:: Supplied text ::
[Start of section]

P.S. what about words with dashes in them - should there be a separation symbol before and after the dash? --Yurik (talk) 20:56, 6 August 2019 (UTC)
- I suppose there might be different rules depending on the language. In Danish, there are even two main rules of hyphenation. Hyphenation in connection a dash would always (I think) be after the dash in Danish. In principle you can have one letter on one line in Danish, e.g., "æ-ble" [3]. In Danish, the syllable boundary does not necessarily fall together with the hyphenation (dependent on what you call a syllable), e.g., æb-le or "æ-ble" is ok [4]. — Finn Årup Nielsen (fnielsen) (talk) 20:14, 11 August 2019 (UTC)
- @Fnielsen: there might be different rules per language, but can we assume that no language needs to store both the hyphenation and the syllables as part of the word info? Or are they too different and both need to be stored? --Yurik (talk) 21:45, 11 August 2019 (UTC)
- Probably different. I suppose English has strange (to Russian reader) rules of hyphenation and they don't correspond to syllabification too. By the way, in Russian there can be several hyphenations in one word (ду-блет и дуб-лет) while syllables are more unique. --Infovarius (talk) 09:39, 13 August 2019 (UTC)
- Another example (yes, about 1 hanging letter): е·щё as for syllables vs. ещё as for hyphenation. So, the question is still on agenda: Is this property for hyphenation or syllabification? And how to express the other? --Infovarius (talk) 10:23, 5 September 2024 (UTC)
- @Fnielsen: there might be different rules per language, but can we assume that no language needs to store both the hyphenation and the syllables as part of the word info? Or are they too different and both need to be stored? --Yurik (talk) 21:45, 11 August 2019 (UTC)
Forms with dash
[edit]I wonder how Wikidata lexeme editors are handling the case where there is a dash in the form. Take the Danish lexeme e-mail (L235600). Here the form "e-mail" can be hyphenated at the dash. I have now indicated that with a hyphenation character "e-‧mail", but perhaps that should be done in another way? E.g., by just "e-mail"? I cannot recollect any Danish word where it cannot be hyphenated after a dash. — Finn Årup Nielsen (fnielsen) (talk) 17:41, 6 October 2024 (UTC)

[End of section]

:: Record set ::
[Start of section]

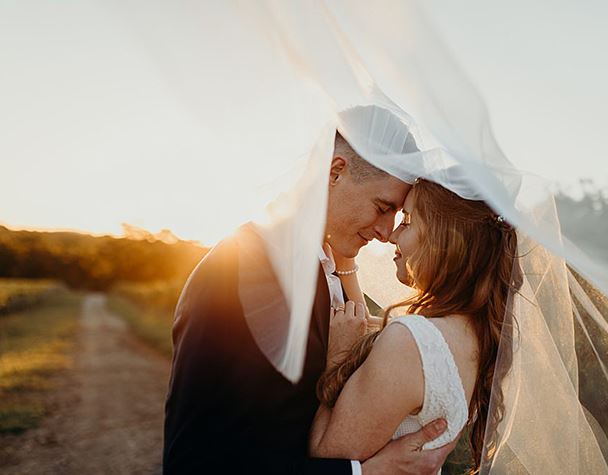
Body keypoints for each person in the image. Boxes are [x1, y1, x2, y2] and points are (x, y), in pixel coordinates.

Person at [162, 133, 456, 474]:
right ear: (335, 172)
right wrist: (369, 472)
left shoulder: (327, 269)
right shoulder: (250, 270)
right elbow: (222, 454)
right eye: (382, 208)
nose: (386, 232)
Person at [309, 178, 522, 473]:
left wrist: (337, 357)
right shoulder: (473, 339)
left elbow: (326, 454)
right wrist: (346, 259)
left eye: (407, 221)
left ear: (444, 238)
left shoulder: (411, 342)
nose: (393, 235)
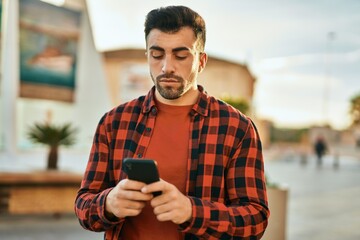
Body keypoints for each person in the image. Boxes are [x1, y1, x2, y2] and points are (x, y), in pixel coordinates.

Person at [75, 5, 269, 239]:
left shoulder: (237, 128)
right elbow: (84, 207)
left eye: (181, 55)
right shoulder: (114, 122)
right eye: (157, 55)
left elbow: (255, 220)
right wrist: (108, 204)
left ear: (201, 61)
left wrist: (191, 211)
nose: (167, 67)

[End of section]

:: Exercise A ::
In the hyphenation discussion, where does hyphenation next to a dash fall in Danish?
:: Exercise B ::
List every signature that closes a comment in the hyphenation discussion, each listed once.
The rows after the hyphenation discussion are separate material.

:: Solution A ::
After the dash.

:: Solution B ::
Yurik; Finn Årup Nielsen (fnielsen); Infovarius